WHAT YOU ARE ASKED TO DO -
The answer must consist of every line from the entries below that contains the word "lines".

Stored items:
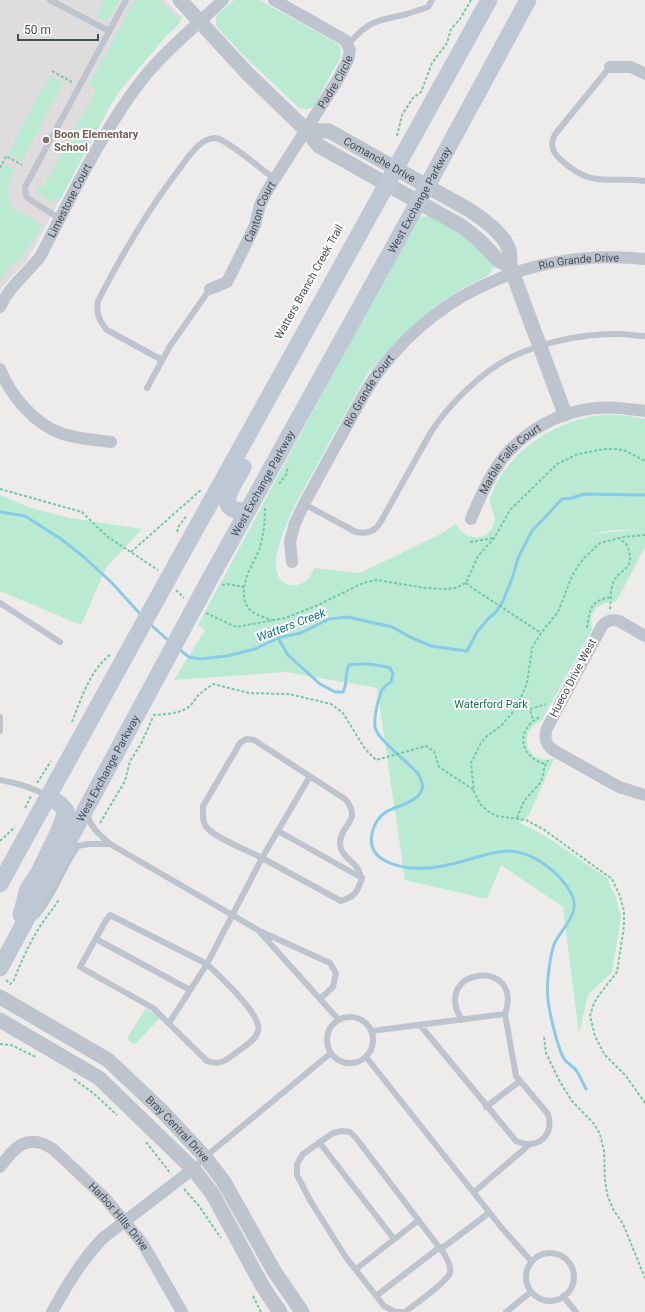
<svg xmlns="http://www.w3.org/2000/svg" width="645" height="1312" font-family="Roboto,sans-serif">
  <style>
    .education { fill: #dfdcdd }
    .green { fill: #baebd2; fill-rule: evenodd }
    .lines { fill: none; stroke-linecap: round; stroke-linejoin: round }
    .stream { stroke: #88cae7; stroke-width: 3 }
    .path { stroke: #74c8a6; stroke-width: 2; stroke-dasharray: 3 2; stroke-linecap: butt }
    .service { stroke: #bdc4cd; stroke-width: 6 }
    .minor { stroke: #bdc4cd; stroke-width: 12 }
    .tertiary { stroke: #bdc4cd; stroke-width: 15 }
    .secondary { stroke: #bec7d4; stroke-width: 17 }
    .secondary-bridge { stroke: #bec7d4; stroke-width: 17 }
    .education-dot { fill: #8d6e63; stroke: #fff; stroke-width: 1.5 }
    .labels { text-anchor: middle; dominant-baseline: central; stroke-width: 4; stroke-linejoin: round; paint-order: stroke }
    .street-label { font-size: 11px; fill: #454d58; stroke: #fff }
    .education-label { font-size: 11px; font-weight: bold; fill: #785e54; stroke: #fff; text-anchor: start }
    .park-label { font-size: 11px; fill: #1a7450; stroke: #fff }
    .water-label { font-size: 12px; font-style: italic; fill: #12739d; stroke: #fff }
  </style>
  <rect width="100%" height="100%" fill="#eeebeb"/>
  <path class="education" d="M0,0H165L182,17L178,25L166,36L120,90L110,106L26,262L11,277L0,290Z"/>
  <path class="green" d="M103,0H120L108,19L102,20L98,17C97,10 103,7 103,0Z
    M135,0H160L176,18L182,17L178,25L166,36L120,90L110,106L60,200L51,202L38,193V186L43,188L97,89L89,84Z
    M234,0H259L335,42L340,46L341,56L314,106C309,110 303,110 298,107L242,54L216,26V16Z
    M50,75L63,83L22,161L8,153Z
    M8,165L12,168L14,172C8,183 5,200 16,210C25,218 35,216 41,228L20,259L9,268L0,280V173L4,166Z
    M430,216L473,242L494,266L489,275L462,289L432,309L402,336L367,374L295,505C288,519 274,552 276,568C278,590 307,592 314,568L360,573L439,535L456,524C463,538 483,544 492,528C500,514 486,507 491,496C507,451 556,420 602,415C616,414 632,416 645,419V547L616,602C604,601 592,607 591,620C591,624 592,627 592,630L542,720C516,732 526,765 554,759L529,815L520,823L547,837L607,878L616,898L621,917L612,972L588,995L579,1034L563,907L501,865L487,899L405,880L377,688L286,672L174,680L205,630L198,625L414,223L420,217ZM638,529L587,535L613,530Z
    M0,495L31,508L70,518L142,529L106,568L81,625L0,591Z
    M146,1008L160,1018L134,1045L127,1038Z"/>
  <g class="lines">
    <path class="stream" d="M0,512L25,516L61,539L84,557L112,583L142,616
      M149,623L170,642
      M278,638L288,655L320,684L335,692H343C348,683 344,676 349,665C363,663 376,664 390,668L393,674L391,682C381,688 381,692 378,702C376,710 374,720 375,727C377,740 410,763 419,775C421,779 422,783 423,787C421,791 420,795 417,797C401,810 383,805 374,827C369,840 370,851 382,859C406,874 441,868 467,860C481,856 497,850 511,851C535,853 560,873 571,893C582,912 563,927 555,942C550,953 546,986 548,999C549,1011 558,1051 565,1060C568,1064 573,1066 576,1070C580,1076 583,1083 586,1089
      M179,649L189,657L200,659L227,656L255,649L278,638L301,633L329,619L348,617L392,627L410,637L431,646L467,651L477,632L488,619L496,612L503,601L513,576L518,558L532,531L562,499L572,498L584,494L645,495"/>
    <path class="path" d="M52,71L72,82
      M397,136L402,115L413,98L421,92L432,63L447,43L451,29L460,19L471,0
      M0,168L6,156L22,165
      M279,484L286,475L288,467
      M0,489L82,512L97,527L108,537L158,570
      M265,508C265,520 264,531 261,543C260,550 256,556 253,563C246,576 238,597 250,610C256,615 265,618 272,620
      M177,532L179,526L187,515
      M645,535L623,537L600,543L585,557L578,566L572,576L558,612L541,633L532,648L527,683L519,702L512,713L501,726L487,736L481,743L471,763L474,792L480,804L489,812L497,816L526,820L543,829L612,879L620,896L624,911V926L617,972L599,995L594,1003L590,1016L595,1036L604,1054L626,1076L645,1103
      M470,542L493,538
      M131,552L202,489
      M466,583L477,591L541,633
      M222,585L228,584L244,587
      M176,590L184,598
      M610,609C611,601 610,591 613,583C619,567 637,572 627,545L619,538
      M206,613L236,627L285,618L316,606L363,583L377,580L425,588L445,589L455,588L466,583L478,556L495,537L510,510L557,464L578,454L605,449H618L626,451L645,461
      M587,628C590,610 589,601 611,597
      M519,702L530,709L533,720
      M530,709L546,704
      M153,715C166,714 180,714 190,706C192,704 194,701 196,698C201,692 207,688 213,684L249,693L289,694L331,704L343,713L365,749L376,760L426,746L434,751L439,767L474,790
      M539,717C536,720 532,721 530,724C515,741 527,760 546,764
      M72,722C81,699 90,670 111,654
      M37,783L51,761
      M25,808L31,796
      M517,818L524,801L540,783L543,776L544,768L548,760
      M100,823L125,781L130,761L141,744L153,717
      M0,841L15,827
      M6,980L10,984L14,980C21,962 29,944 39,928C45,918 53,910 59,899
      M544,1037L546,1053L560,1082L572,1101L594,1124L600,1134L604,1151L605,1180L607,1194L613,1209L623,1224L645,1278
      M0,1044L11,1045L36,1057
      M74,1079L93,1093L117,1115
      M146,1142L171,1174
      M184,1189L199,1206L221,1238
      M253,1296L261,1312"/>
    <path class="service" d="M50,0L109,31
      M348,44L361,31L371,24L381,20L407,14L428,7L432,0
      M610,67L556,133C549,144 552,152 561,160C593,189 608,176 645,181
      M60,219L29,199L26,196L25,187L126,0
      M162,360L107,330C99,321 96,313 98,301C120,258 145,215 174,176C182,166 189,154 199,145C202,142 209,138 215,138C227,139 263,171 275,179
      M147,388L170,346L210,289
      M304,504L356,532C367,534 374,532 380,523L431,432C449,404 485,368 516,355C548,341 583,334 618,334C627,334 636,336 645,336
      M0,603L60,642
      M0,717V731
      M0,780C17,783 32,787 47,796
      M87,814C91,828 99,834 110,844L258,930L338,1019
      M278,831L362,878
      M36,916C54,896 62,868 78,846L88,844H110
      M262,932L330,963L336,973L333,987L320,999
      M96,939L190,990
      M327 1040a23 23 0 1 1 46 0a23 23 0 1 1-46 0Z
      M169,1023L207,964C218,975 263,1015 258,1031C256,1040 244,1047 237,1052C226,1060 221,1066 207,1061L153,1008L80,967L105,922L110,915L207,964L262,858L341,901C356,896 357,892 362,878C360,875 359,872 358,869C352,860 341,856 340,844C339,825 364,821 345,799L254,740L246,739L240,743L203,806C203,812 202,819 205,825C210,836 249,851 262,858L310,776
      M420,1025L516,1141C536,1151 555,1136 548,1114L516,1076L505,1014C525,956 429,968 462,1020
      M371,1031L505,1014
      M366,1057L501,1227L531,1261
      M486,1107L520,1081
      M319,1142L394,1239
      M193,1169L205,1157L331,1053
      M474,1192L529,1145
      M441,1249L489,1213
      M526 1277a24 24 0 1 1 48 0a24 24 0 1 1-48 0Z
      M356,1269L419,1220
      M376,1296L440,1247
      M563,1296L576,1312
      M401,1312H395L384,1306L345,1256L311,1202L297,1175V1164L303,1154L333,1133L342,1131L350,1132L356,1138L445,1255C448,1260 451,1266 450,1273C447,1282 414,1305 405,1312
      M506,1312L531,1292"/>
    <g class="minor">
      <path d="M610,67H631L645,74"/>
      <path id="s1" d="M210,289L227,282L247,242L255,225L260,205L267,191L337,81L348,60L350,50L345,40L274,0"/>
      <path id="s2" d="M0,307C9,287 26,274 40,257C72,196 102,130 145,76C168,48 197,25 223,0"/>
      <path d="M0,369C10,395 35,425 63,434C78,439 95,440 111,442"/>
      <path id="s3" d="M471,519C481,495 492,469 510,450C533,426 564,411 596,408C613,406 629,409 645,411"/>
      <path id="s4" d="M292,562L290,542L295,523L304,504C318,478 332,453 346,427C357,407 367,387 380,370C444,286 541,249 645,259"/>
      <path d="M645,636L619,621C612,619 607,620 602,626L547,728C544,737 545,744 553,750L619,787L645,795"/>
      <path id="s5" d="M0,1167C15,1147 27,1132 53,1149L105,1198L143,1244L182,1312"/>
      <path d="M52,1312C67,1285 82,1260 103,1238L193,1169"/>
    </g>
    <g class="tertiary">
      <path d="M180,0L247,73L306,130L319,146L463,227L480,241L498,260L510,266"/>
      <path id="s6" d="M306,130L329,131L471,211C483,219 505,235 509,250C510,255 510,261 510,266L565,414"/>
      <path id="s7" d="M0,997L108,1060L163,1112L205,1157L224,1182L274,1271L302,1312"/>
      <path d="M0,1020L99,1078L193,1169L212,1193L263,1287L280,1312"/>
    </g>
    <g class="secondary">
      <path d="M243,467C234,485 211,512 247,511"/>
      <path d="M179,559L489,0"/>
      <path id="s8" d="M207,584L419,201L528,0"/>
      <path d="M0,884L126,655"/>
      <path d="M21,915L28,889L38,874L59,831L66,811L60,804L48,796"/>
      <path id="s9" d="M0,968L156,679"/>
    </g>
    <path class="secondary-bridge" d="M126,655L179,559
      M156,679L207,584"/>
  </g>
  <circle class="education-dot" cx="46" cy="140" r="4"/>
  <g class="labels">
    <g class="street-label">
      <text stroke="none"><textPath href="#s1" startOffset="247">Padre Circle</textPath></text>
      <text stroke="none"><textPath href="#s6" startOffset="81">Comanche Drive</textPath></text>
      <text stroke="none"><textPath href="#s8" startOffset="439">West Exchange Parkway</textPath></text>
      <text stroke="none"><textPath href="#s2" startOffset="128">Limestone Court</textPath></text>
      <text stroke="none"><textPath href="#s1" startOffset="96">Canton Court</textPath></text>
      <text stroke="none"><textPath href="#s4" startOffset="449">Rio Grande Drive</textPath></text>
      <text transform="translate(309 282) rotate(-61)">Watters Branch Creek Trail</text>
      <text stroke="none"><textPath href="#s4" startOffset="191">Rio Grande Court</textPath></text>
      <text stroke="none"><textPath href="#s3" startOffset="73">Marble Falls Court</textPath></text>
      <text stroke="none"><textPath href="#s8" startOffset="115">West Exchange Parkway</textPath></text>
      <text transform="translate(573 678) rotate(-62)">Hueco Drive West</text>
      <text stroke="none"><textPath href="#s9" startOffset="227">West Exchange Parkway</textPath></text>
      <text stroke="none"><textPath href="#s7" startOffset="223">Bray Central Drive</textPath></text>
      <text stroke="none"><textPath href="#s5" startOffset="159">Harbor Hills Drive</textPath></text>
    </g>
    <g class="education-label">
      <text x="54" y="134">Boon Elementary<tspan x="54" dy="13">School</tspan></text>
    </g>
    <g class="park-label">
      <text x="491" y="704">Waterford Park</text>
    </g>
    <g class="water-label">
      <text transform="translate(291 625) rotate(-21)">Watters Creek</text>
    </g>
  </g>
  <path d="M18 34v6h80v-6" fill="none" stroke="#454d58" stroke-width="2"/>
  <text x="24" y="34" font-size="12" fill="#454d58" stroke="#ffffff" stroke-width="3" paint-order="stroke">50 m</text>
</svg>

REPLY TO THE TASK -
    .lines { fill: none; stroke-linecap: round; stroke-linejoin: round }
  <g class="lines">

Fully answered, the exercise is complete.